Le Haut Conseil appelle également à la prise en compte de la dynamique des diverses sources de financement. Il s'agit de veiller à ce que les recettes complémentaires ou alternatives aux ressources transférées permettent d'accompagner la dynamique de moyen terme des risques auxquels elles sont affectées. Par le passé, il nous est arrivé de substituer des produits peu dynamiques à des ressources en fortes progression. Je pense ici à la Cnaf qui s'est vu attribuer, en lieu et place d'une part de CSG, le « préciput assurance vie » dont le rendement diminue de 200 millions d'euros par an pour s'éteindre définitivement en 2020.
Le Haut Conseil appelle également de ses voeux une affectation plus rationnelle des impôts et taxes affectés aux différents régimes ou aux différentes branches.

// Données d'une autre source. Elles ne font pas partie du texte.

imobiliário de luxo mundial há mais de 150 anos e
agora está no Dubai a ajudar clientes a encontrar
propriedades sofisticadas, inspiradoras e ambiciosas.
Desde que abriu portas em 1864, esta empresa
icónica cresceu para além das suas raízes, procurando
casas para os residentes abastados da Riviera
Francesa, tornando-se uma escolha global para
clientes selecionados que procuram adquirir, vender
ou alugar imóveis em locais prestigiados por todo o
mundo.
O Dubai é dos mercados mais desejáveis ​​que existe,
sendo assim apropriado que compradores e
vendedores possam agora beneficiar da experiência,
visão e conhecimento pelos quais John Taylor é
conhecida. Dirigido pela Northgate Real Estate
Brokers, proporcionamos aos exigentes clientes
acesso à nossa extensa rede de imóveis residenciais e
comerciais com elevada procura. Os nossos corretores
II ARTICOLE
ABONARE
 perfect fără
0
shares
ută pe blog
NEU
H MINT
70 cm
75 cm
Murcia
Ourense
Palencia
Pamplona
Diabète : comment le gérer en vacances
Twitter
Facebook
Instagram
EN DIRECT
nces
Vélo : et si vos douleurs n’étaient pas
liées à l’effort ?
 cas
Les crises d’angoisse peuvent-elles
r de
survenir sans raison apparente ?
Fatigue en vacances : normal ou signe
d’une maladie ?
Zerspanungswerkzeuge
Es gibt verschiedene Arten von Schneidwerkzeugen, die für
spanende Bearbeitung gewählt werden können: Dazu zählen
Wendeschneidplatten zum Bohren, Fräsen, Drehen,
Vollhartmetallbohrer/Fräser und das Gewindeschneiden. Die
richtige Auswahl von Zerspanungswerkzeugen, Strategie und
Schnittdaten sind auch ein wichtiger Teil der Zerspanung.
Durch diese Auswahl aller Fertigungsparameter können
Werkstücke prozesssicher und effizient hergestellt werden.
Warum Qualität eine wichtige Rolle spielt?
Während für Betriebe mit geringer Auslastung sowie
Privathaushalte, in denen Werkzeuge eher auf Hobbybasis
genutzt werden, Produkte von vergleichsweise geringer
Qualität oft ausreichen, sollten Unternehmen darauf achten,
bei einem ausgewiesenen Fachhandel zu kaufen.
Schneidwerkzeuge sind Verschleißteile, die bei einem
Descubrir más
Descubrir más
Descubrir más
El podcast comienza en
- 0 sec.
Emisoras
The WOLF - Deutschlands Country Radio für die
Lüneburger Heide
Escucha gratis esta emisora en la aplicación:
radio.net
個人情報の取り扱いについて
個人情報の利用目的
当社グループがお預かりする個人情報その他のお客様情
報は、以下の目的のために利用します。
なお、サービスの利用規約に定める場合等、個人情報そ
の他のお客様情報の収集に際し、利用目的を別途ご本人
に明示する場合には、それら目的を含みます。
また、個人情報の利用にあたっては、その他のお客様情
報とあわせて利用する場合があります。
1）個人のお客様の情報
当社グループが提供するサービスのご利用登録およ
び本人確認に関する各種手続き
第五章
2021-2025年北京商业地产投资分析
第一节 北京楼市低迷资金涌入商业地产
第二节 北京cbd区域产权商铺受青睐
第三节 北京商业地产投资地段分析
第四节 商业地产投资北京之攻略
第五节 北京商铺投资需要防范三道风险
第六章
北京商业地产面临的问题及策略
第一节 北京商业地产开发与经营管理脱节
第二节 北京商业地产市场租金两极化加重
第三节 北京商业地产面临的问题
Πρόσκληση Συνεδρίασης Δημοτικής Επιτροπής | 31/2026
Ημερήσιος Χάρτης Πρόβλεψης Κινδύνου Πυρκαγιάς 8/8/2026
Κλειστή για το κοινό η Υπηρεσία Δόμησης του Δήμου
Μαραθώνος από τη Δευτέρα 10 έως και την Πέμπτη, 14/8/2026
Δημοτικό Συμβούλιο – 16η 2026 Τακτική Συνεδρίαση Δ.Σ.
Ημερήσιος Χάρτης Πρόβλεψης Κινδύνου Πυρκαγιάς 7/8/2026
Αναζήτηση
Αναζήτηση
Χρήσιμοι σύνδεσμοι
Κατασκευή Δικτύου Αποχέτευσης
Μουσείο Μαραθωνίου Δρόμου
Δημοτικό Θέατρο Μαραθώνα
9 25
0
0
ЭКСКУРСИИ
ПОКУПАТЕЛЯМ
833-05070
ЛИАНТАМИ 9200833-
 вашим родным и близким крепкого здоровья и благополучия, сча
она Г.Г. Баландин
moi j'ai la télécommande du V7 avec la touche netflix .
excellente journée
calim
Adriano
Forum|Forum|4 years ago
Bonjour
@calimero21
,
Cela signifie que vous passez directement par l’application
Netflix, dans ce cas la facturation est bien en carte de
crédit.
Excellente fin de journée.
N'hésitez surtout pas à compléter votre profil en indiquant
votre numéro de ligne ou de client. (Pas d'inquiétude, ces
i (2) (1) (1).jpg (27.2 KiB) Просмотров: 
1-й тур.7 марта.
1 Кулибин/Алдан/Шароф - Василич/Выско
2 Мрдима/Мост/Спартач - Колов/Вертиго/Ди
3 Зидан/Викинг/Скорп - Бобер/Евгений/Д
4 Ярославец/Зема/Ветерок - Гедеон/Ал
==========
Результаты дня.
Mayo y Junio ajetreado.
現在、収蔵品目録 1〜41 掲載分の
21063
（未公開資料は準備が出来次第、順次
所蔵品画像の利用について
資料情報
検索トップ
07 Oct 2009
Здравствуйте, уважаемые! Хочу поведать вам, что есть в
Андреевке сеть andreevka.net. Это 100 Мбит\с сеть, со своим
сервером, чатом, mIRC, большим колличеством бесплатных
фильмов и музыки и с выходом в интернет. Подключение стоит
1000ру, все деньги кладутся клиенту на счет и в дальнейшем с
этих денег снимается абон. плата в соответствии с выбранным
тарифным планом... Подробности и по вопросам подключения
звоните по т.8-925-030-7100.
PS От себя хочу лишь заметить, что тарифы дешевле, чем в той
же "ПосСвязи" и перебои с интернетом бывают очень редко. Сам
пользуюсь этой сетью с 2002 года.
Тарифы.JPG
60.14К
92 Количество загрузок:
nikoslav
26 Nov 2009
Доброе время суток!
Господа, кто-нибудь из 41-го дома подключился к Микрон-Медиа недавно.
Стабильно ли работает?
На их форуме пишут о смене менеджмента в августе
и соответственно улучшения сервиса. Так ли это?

Il préconise enfin l'amélioration de la gouvernance des modes de financement de la protection sociale grâce à la publication, dans une annexe au PLFSS, des données relatives aux dépenses et aux recettes de l'ensemble des régimes de protection sociale, y compris les régimes complémentaires de retraite et d'assurance chômage. Cette innovation, que j'avais appelée de mes voeux lors de l'examen de la loi de programmation des finances publiques 2013-2017, nous permettrait d'assurer un suivi global, rapproché et régulier des modes de financement de l'ensemble des dépenses de protection sociale par grands risques.
J'ai bon espoir que ces principes de bon sens guident notre action au cours des mois à venir afin de renforcer la lisibilité et, par conséquent, l'acceptabilité de notre système de protection sociale.
M. Gilbert Barbier. - Je crains que la présentation du rapporteur général soit encore trop optimiste et que les hypothèses de croissance retenues par le Gouvernement doivent être prochainement révisées.
Je souhaiterais par ailleurs connaître les propositions du Haut Conseil du financement de la protection sociale relatives à l'évolution des modalités de financement de la branche famille.
Ma dernière question porte sur la branche maladie, dont les comptes sont appelés à se dégrader en 2013. Dans la mesure où de récents rapports laissent entendre qu'il serait possible de limiter les dépenses de santé, le Gouvernement envisage-t-il de diminuer le montant de l'Ondam ?
M. Yves Daudigny, rapporteur général . - L'Institut national de la statistique et des études économiques (Insee) vient effectivement d'annoncer un chiffre de croissance du PIB égal à - 0,1 % pour l'année 2013, légèrement inférieur à celui retenu par le Gouvernement dans le cadre du pacte de stabilité 2013-2017 présenté à Bruxelles en avril dernier. Les conséquences financières d'un tel écart restent néanmoins limitées.
Si les perspectives de croissance sont inquiétantes, certains éléments permettent d'espérer une amélioration du contexte économique. La production manufacturière et les exportations ont ainsi dépassé les prévisions au mois d'avril. Il convient toutefois de reconnaître que la croissance devrait être nulle pour la deuxième année consécutive dans notre pays, ce qui ne facilite pas la réduction des déficits du régime général de la sécurité sociale.
Concernant l'Ondam, il faut se féliciter du respect des objectifs fixés. Cela n'a pas été toujours le cas par le passé. La loi de financement de la sécurité sociale pour 2013 prévoit d'ailleurs un nouvel effort en 2015, année au cours de laquelle l'objectif de dépenses passera à 2,5 % par an. Avant d'aller plus loin, il faut en mesurer les conséquences sur le fonctionnement des hôpitaux et sur l'efficacité de l'ensemble de notre système de soins.